Traders have been reducing their expectations for Fed cuts in recent weeks and swaps currently favor two quarter-point reductions this year. A softer inflation print could shift the balance back toward three.
Mohit Kumar, strategist and chief economist for Europe at Jefferies International, said the risks are tilted toward lower rates and higher risky assets, particularly if the reading for inflation is in line, or lower, than the 0.3% that’s forecast.
“Only if we get a sizable miss to the upside — 0.5% month-on-month or above — that we could see a sustained selloff in rates and risky assets,” he said.
Positioning indicators also suggest the market is vulnerable to a so-called short squeeze. CFTC data shows funds that use borrowed money to amplify returns increased short positions in the Treasury futures market for the first time in two months.
JPMorgan Chase & Co.’s latest client survey shows a rise in short positions that left clients net neutral — as opposed to net long — for the first time in almost a year as of April 8.
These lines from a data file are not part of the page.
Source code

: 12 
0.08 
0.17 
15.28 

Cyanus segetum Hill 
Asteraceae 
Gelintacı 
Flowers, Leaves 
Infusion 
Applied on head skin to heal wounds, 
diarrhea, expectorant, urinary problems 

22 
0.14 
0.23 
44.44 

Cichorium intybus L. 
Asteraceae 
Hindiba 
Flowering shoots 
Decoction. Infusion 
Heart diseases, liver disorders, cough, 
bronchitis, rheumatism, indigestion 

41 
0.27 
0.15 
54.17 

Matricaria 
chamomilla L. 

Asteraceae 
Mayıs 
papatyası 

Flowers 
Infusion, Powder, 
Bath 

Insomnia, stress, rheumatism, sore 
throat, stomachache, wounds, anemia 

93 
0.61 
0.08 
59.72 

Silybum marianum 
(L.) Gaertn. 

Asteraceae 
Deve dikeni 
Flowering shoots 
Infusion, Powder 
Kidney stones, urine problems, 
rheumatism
Still, market reaction to key data is rarely straightforward. Treasury auctions on Wednesday and Thursday have the potential to mute any reaction, and yields are close to levels that investors are targeting as the entry point for establishing new long positions.
Jefferies’ Kumar is expecting rates to drop over the medium term and is looking to buy five-year Treasuries if the yield rises above 4.45%. It was around 4.36% on Wednesday morning.
Investor interest in buying at higher yield levels may keep the 10-year Treasury rate — which peaked Monday at 4.46% — from topping 4.5% for the first time since November in the event of higher-than-expected inflation, RBC Capital Markets strategist Blake Gwinn wrote in a Tuesday report.
There remains “some uncertainty as to whether would-be dip buyers get cold feet on any break of 4.5%,” Gwinn wrote.